In one embodiment, the systems and methods operate the blood pump in a draw mode by applying a first negative valve pressure to the inlet valve while applying a second negative pump pressure to the blood pump and while applying first positive valve pressure to the outlet valve. The systems and methods control the absolute magnitudes of the pressures during the draw mode such that (i) the absolute magnitude of the first negative valve pressure is greater than the absolute magnitude of the second negative pump pressure and (ii) the absolute magnitude of the first positive valve pressure is greater than the absolute magnitude of the positive processing pressure. In this way, the magnitude of the positive valve pressure overcomes the positive processing pressure present in the blood separation device, to keep the outlet valve closed during the draw cycle. Furthermore, the magnitude of the negative valve pressure overcomes the magnitude of the negative pump pressure to keep the inlet valve open during the draw cycle.
In one embodiment, the systems and methods operate the blood pump in an expel mode by applying a first positive valve pressure to the inlet valve while applying a second positive pump pressure to the blood pump and while applying first negative valve pressure to the outlet valve.
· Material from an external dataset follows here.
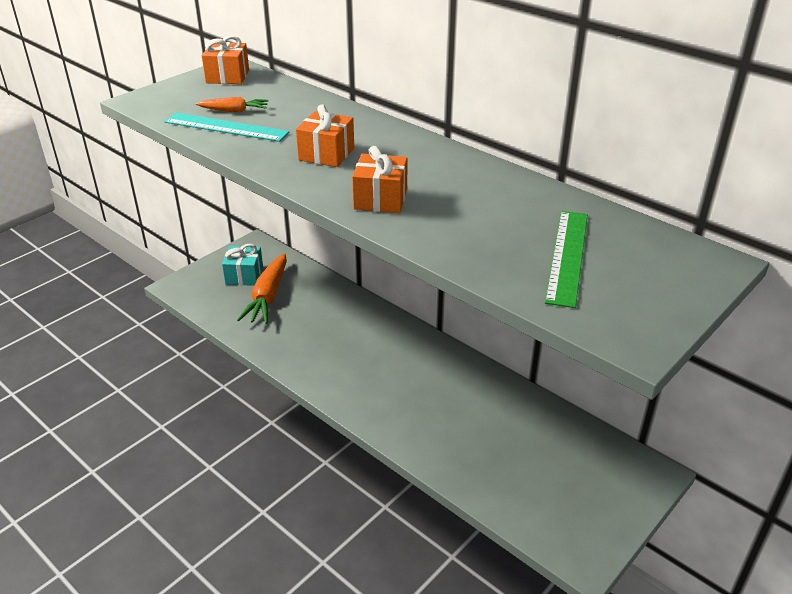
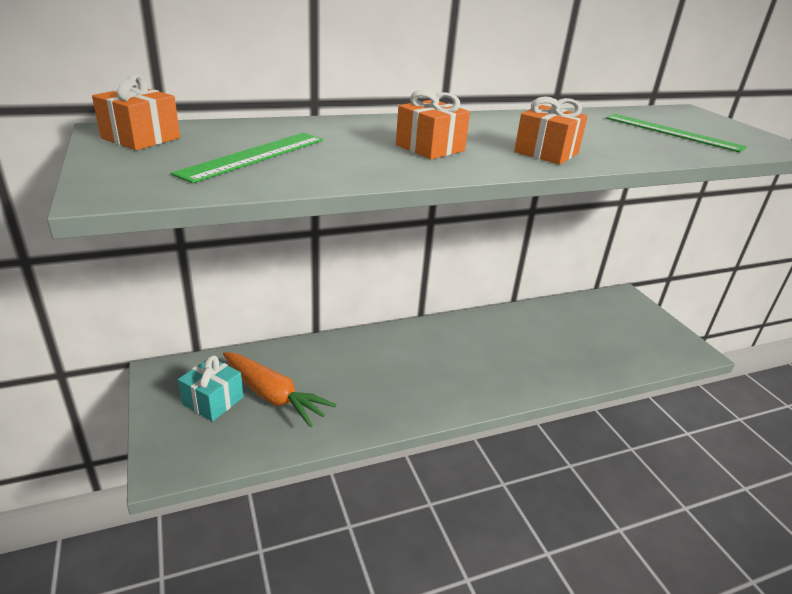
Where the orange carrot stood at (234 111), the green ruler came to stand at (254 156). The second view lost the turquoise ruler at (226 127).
The systems and methods control absolute magnitudes of the pressures during the expel mode such that (i) the absolute magnitude of the second positive pump pressure is not greater than the absolute magnitude of the first positive valve pressure and (ii) the absolute magnitude of the first negative valve pressure is greater than the absolute magnitude of the positive processing pressure. In this way, the magnitude of the positive valve pressure overcomes the positive processing pressure present in the blood separation device, to keep the outlet valve open during the expel cycle. Furthermore, the magnitude of the positive valve pressure overcomes the magnitude of the positive pump pressure to keep the inlet valve closed during the expel cycle.
In one embodiment, the fluid pressure comprises positive and negative pneumatic pressure.